On this issue and many others, political leadership is needed, not just blind trust in the magic of the marketplace. But the government can't act without public pressure pushing it on.

What about the rest of the world? The U.S. backed out of Kyoto in part arguing that it could not agree to cut its own greenhouse gas emissions if those from India and China, home to over 2 billion people, were exempt.

There is a kernel of truth to this argument. In Shanghai, greenhouse gas emissions are predicted to soar sevenfold by 2020.

Yet a recent National Resources Defence Council report says China is moving quickly to slash its carbon dioxide emissions, the main culprit in global warming. Levels have plunged 17 percent since 1997, despite economic growth of 36 percent.
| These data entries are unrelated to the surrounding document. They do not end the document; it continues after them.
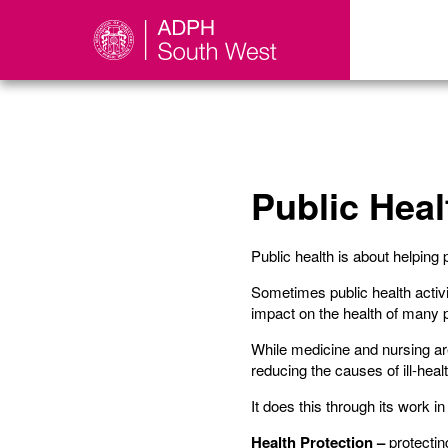
Public Heal
Public health is about helping 
Sometimes public health activit
impact on the health of many p
While medicine and nursing are 
reducing the causes of ill-hea
It does this through its work i
Health Protection –
protectin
China achieved this remarkable feat through better energy efficiency and switching to cleaner energy sources. And this positive trend is accelerating. For example, China will shut down all of its dirtiest coal-fired plants over the next five years.

Of course, the only thing you and I have direct control over is our individual actions. So back home in my own backyard, I decided to join the Mount A students' climate-healing crusade at The Bet. One way I am cutting my energy use is by using an old-fashioned clothesline on my deck, instead of a drier.

I'll confess: it can be a pain in the ass to lug a load of wet clothes up three flights of stairs. But it sure beats more muggy 35-degree days in Toronto.

Murray MacAdam is a Toronto-based writer specialising in community development and global issues.